778 - Recording a tape
Ad-hoc, complete search. Surprising that so few attempted the question. Perhaps it's because there is no limits set. So here it is: Max number of songs = 32. Try to place all the songs into Side A, then place the songs starting at the back into side B(in a binary way).
782 - Contour Painting
Similar as problem 776, we use flood-fill algorithm to paint the maze. But this time we only paint if and only if it is near the border. (the initial '*' can be inside or outside the border, treat them appropriately).
I think this problem is the hardest among 776-782-784-785 flood fill problems...
784 - Maze Exploration
Similar as problem 776 and 782, we use flood-fill algorithm to paint the maze.
785 - Grid Coloring
Similar as 784, just use flood-fill algorithm appropriately. The difference between 784 and 785 is very minimal. You can solve two problems using roughly similar source code.
787 - Maximum Sub-sequence Product
Big Int. Use java (or write your own) BigInt class. Credits to chrismoh in UVA forum for the algorithm. Starting from the first element, update the largest positive and negative product.

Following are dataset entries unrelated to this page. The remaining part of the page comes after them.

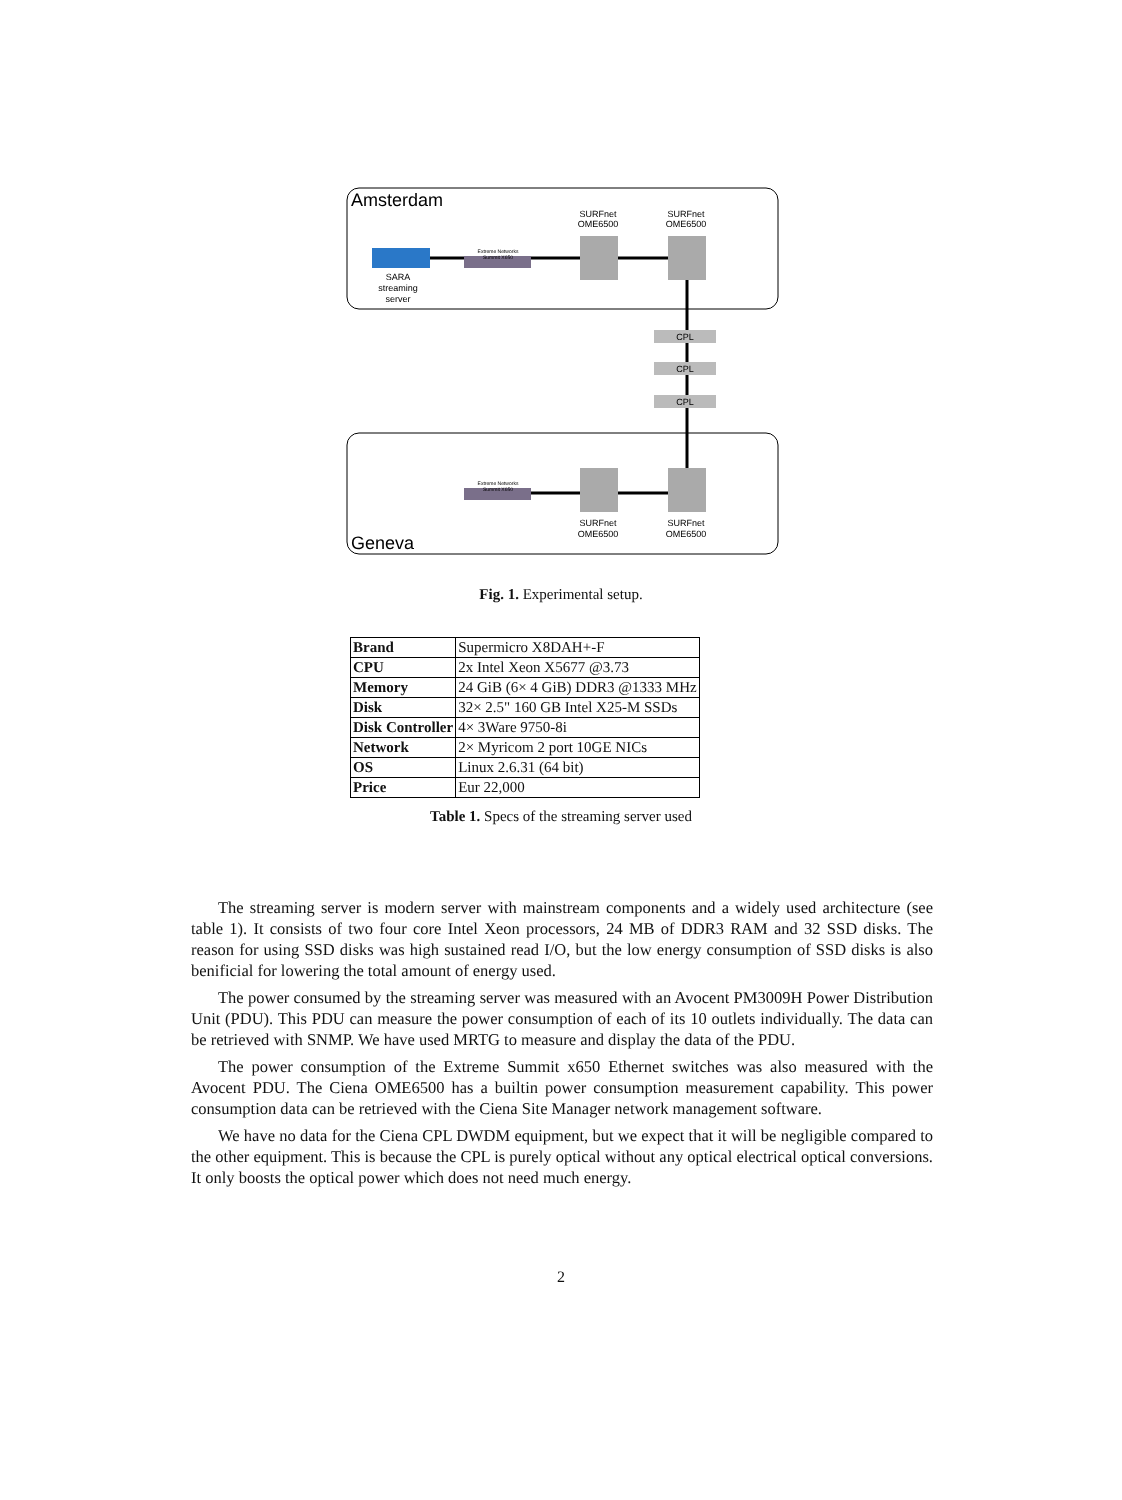Amsterdam
Geneva
SARA
streaming
server
Extreme Networks
Summit X650
SURFnet
OME6500
SURFnet
OME6500
CPL
CPL
CPL
Extreme Networks
Summit X650
SURFnet
OME6500
SURFnet
OME6500
Fig. 1. Experimental setup.
| Brand | Supermicro X8DAH+-F |
| CPU | 2x Intel Xeon X5677 @3.73 |
| Memory | 24 GiB (6× 4 GiB) DDR3 @1333 MHz |
| Disk | 32× 2.5" 160 GB Intel X25-M SSDs |
| Disk Controller | 4× 3Ware 9750-8i |
| Network | 2× Myricom 2 port 10GE NICs |
| OS | Linux 2.6.31 (64 bit) |
| Price | Eur 22,000 |
Table 1. Specs of the streaming server used
The streaming server is modern server with mainstream components and a widely used architecture (see table 1). It consists of two four core Intel Xeon processors, 24 MB of DDR3 RAM and 32 SSD disks. The reason for using SSD disks was high sustained read I/O, but the low energy consumption of SSD disks is also benificial for lowering the total amount of energy used.
The power consumed by the streaming server was measured with an Avocent PM3009H Power Distribution Unit (PDU). This PDU can measure the power consumption of each of its 10 outlets individually. The data can be retrieved with SNMP. We have used MRTG to measure and display the data of the PDU.
The power consumption of the Extreme Summit x650 Ethernet switches was also measured with the Avocent PDU. The Ciena OME6500 has a builtin power consumption measurement capability. This power consumption data can be retrieved with the Ciena Site Manager network management software.
We have no data for the Ciena CPL DWDM equipment, but we expect that it will be negligible compared to the other equipment. This is because the CPL is purely optical without any optical electrical optical conversions. It only boosts the optical power which does not need much energy.
2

Upon reading 0 or end, reset the values. Print the highest number calculated. Note that the result may be negative or zero.
789 - Indexing
Ad-hoc. Use STL map for storing the words that needed to be indexed. Unfortunately, it does not have a test case yet. Any blank answer will do for now (hint hint).
790 - Head Judge Headache
Ad-hoc. Use STL sort and comparator for easier coding. The setter did not specify the requirements well, which is well discussed in the UVA forums. When events occur at the same time, all rejected answers, ie. "N", are considered first before the accepted "Y". Also, show all the teams up to the highest number that have submitted something, ie if 1,2,4 submitted something, show 1,2,3,4. Finally, do not print trailing spaces, and keep the numbers aligned to the right.
793 - Network Connections
The best way to solve this problem is using disjoint forest set data structure (implementation of Union Find data structure).

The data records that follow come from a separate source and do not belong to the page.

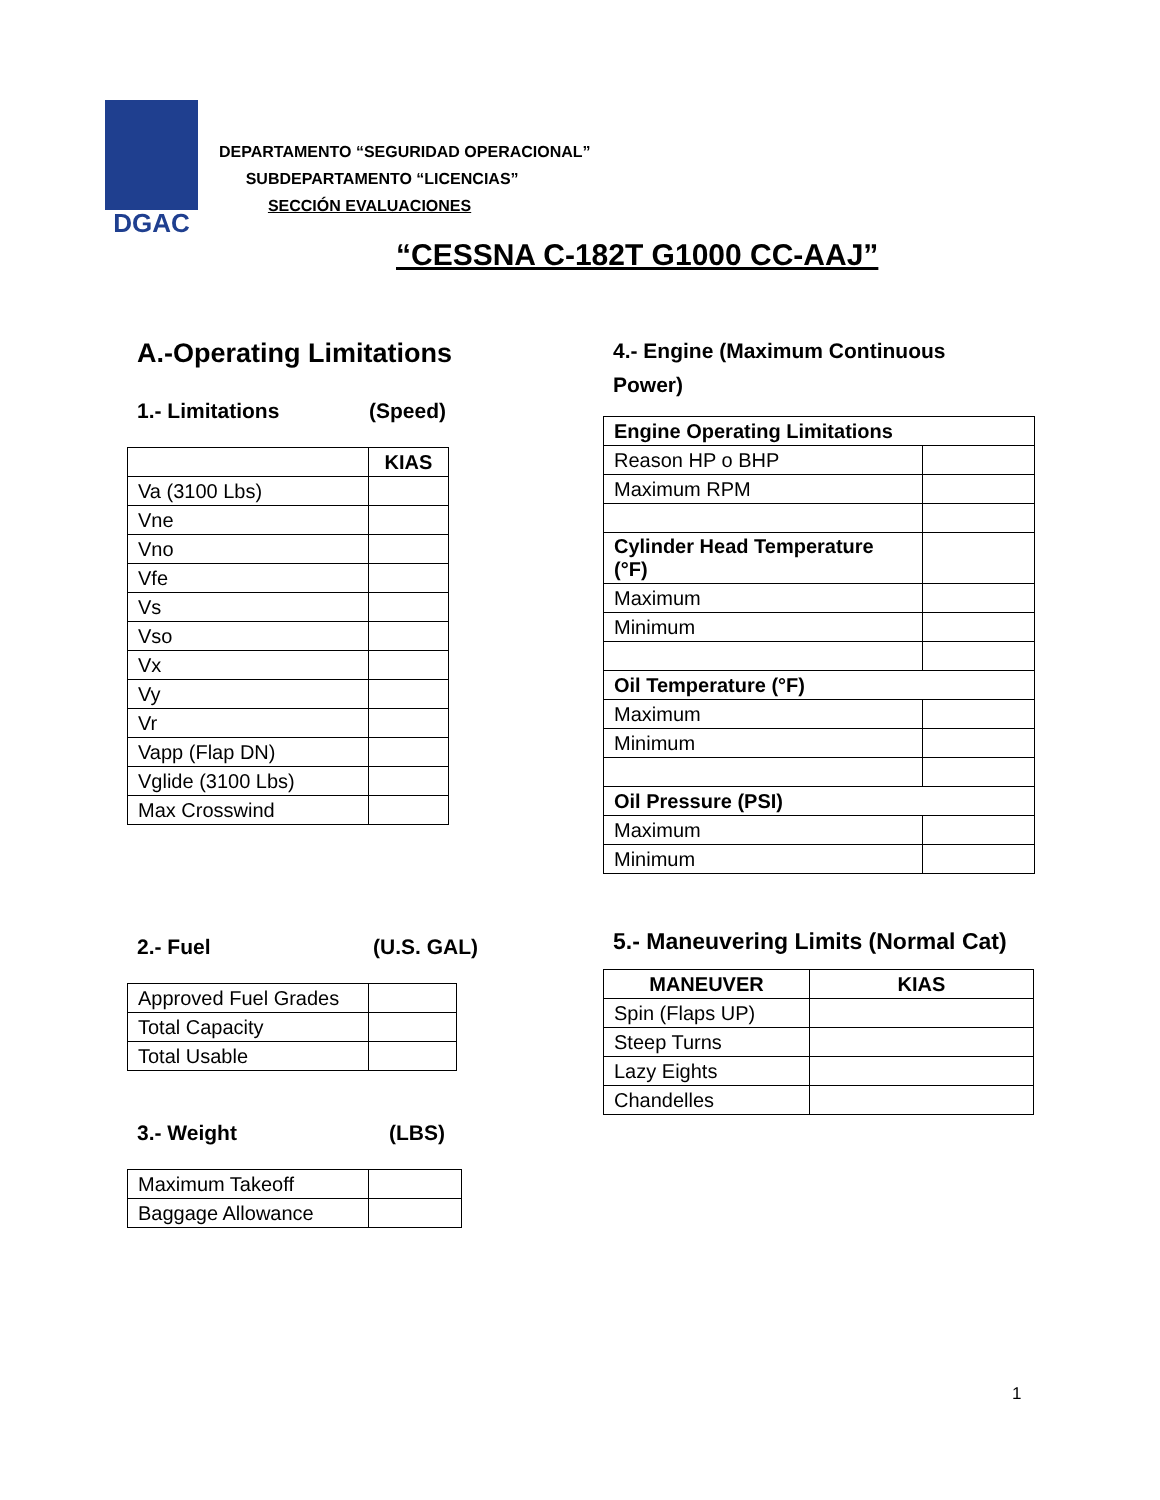DGAC
DEPARTAMENTO “SEGURIDAD OPERACIONAL”
SUBDEPARTAMENTO “LICENCIAS”
SECCIÓN EVALUACIONES
“CESSNA C-182T G1000 CC-AAJ”
A.-Operating Limitations
1.- Limitations (Speed)
| | KIAS |
| Va (3100 Lbs) | |
| Vne | |
| Vno | |
| Vfe | |
| Vs | |
| Vso | |
| Vx | |
| Vy | |
| Vr | |
| Vapp (Flap DN) | |
| Vglide (3100 Lbs) | |
| Max Crosswind | |
2.- Fuel (U.S. GAL)
| Approved Fuel Grades | |
| Total Capacity | |
| Total Usable | |
3.- Weight (LBS)
| Maximum Takeoff | |
| Baggage Allowance | |
4.- Engine (Maximum Continuous
Power)
| Engine Operating Limitations | |
| --- | --- |
| Reason HP o BHP | |
| Maximum RPM | |
| Cylinder Head Temperature (°F) | |
| Maximum | |
| Minimum | |
| Oil Temperature (°F) | |
| Maximum | |
| Minimum | |
| Oil Pressure (PSI) | |
| Maximum | |
| Minimum | |
5.- Maneuvering Limits (Normal Cat)
| MANEUVER | KIAS |
| --- | --- |
| Spin (Flaps UP) | |
| Steep Turns | |
| Lazy Eights | |
| Chandelles | |
1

When you know 2 computers are connected, union them by calling union_set(comp1,comp2), then for checking connectivity, you can just determine if find_set(comp1) == find_set(comp2). Everything will be very simple if you do this. However, don't forget if this is a multiple input problems.
795 - Sandorf's Cipher
Ad-hoc. Find out the one to one mapping between the message and the cipher. Use paper with holes (at the correct places of course). Read the question carefully - it says that the paper with holes turn, but I initially understood it as the bottom paper turns... Also note that the trailing # should be removed.
796 - Critical Links
Modified DFS. This problem can be solved by modifying DFS to check for articulation points. During DFS, store dfsnum(u) the order that the element u is checked, and low(u) the lowest order number that element u can be accessed from. Whenever dfsnum(u) < low(v), edge u-v is a bridge. Remember to sort the answer in ascending order.
799 - Safari Holiday
Math. For people who read the forums (too much), the answer of this problem is posted in the forums. It deals with block designs but the implementation is just 2 mod checks.